◆ **Excerpted text**
---*---
The team engineered a protein, which was successfully tested in rabbits, that could one day be used to treat humans exposed to the enterotoxin.

S. aureus enterotoxin B (SEB) is a common cause of food poisoning, but if it is inhaled or produced during an infection it can elicit a systemic , and sometimes fatal , immune response in humans. In purified form, SEB is listed as a potential bioterrorism agent. Other potent S. aureus enterotoxins include the toxic shock syndrome toxin.

These enterotoxins are classed as superantigens because they set off a massive immune response in humans and other animals. They bind to variable regions of T-cell receptors, stimulating a cascade of events, including the systemic release of inflammatory cytokines. In some cases the powerful immune response leads to toxic shock and death.

The research team, led by University of Illinois professor of biochemistry David M. Kranz, included scientists and clinicians from the Boston Biomedical Research Institute and the University of Minnesota Medical School. Their findings appear today in the online edition of Nature Medicine.

The team began by engineering a protein with the same structure as the binding site of the T-cell receptor targeted by SEB. The researchers expressed the engineered protein on the surface of yeast cells (using a process they helped develop, called "yeast display") and generated mutations meant to increase the protein's ability to bind SEB. After several rounds of mutagenesis and screening, graduate student Rebecca A. Buonpane developed a soluble protein with an affinity for SEB that was over a million times that of the original.

"Our approach was to take these receptors that bind to the toxins and to try to make them higher affinity and therefore act as effective neutralizing agents when delivered in soluble form," Kranz said. "It's the binding of the toxin to T-cells that is critical. If you can prevent the toxin from binding to the T-cell receptor then you can prevent it from initiating that cascade."

The engineered protein prevented the onset of symptoms in rabbits exposed to SEB and reversed the course of the illness in those treated two hours after exposure.

"We were very pleasantly surprised that it showed effectiveness in every rabbit tested," Kranz said.

He noted that the protein has some potential advantages and disadvantages when compared to antibodies, which might also be used to fight infection with SEB. One advantage is that the engineered protein is small, about one-tenth the size of an antibody. Its size may allow it to penetrate deeper into tissues, and may make it less likely to spark an immune response in animals. The protein can also be produced in large quantities using the bacterium, Escherichia coli.

"E. coli is the cheapest source for making proteins," Kranz said. "Whenever you can express a protein in E. coli you do so because it is inexpensive, easy and fast."

Antibodies, on the other hand, can remain in the body for days or weeks, whereas the new protein is cleared within hours. This may make antibodies a better treatment option in some circumstances, said Kranz.

No antibody has yet been developed, however, that has a comparable affinity for SEB.
---*---
◆ **Given entries**
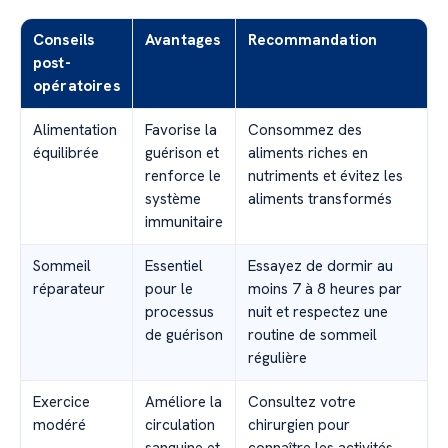
Conseils
Avantages
Recommandation
post-
opératoires
Alimentation
Favorise la
Consommez des
équilibrée
guérison et
aliments riches en
renforce le
nutriments et évitez les
système
aliments transformés
immunitaire
Sommeil
Essentiel
Essayez de dormir au
réparateur
pour le
moins 7 à 8 heures par
processus
nuit et respectez une
de guérison
routine de sommeil
régulière
Exercice
Améliore la
Consultez votre
modéré
circulation
chirurgien pour
sanguine et
connaître les activités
---*---
◆ **Work request 1**
According to the SEB article, how large is the engineered protein compared with an antibody?
◆ **Work request 2**
Duplicate the part of the SEB article starting with "He noted that" and going on through "bacterium, Escherichia coli.".

◆ **Result 1**
It is about one-tenth the size of an antibody.

◆ **Result 2**
He noted that the protein has some potential advantages and disadvantages when compared to antibodies, which might also be used to fight infection with SEB. One advantage is that the engineered protein is small, about one-tenth the size of an antibody. Its size may allow it to penetrate deeper into tissues, and may make it less likely to spark an immune response in animals. The protein can also be produced in large quantities using the bacterium, Escherichia coli.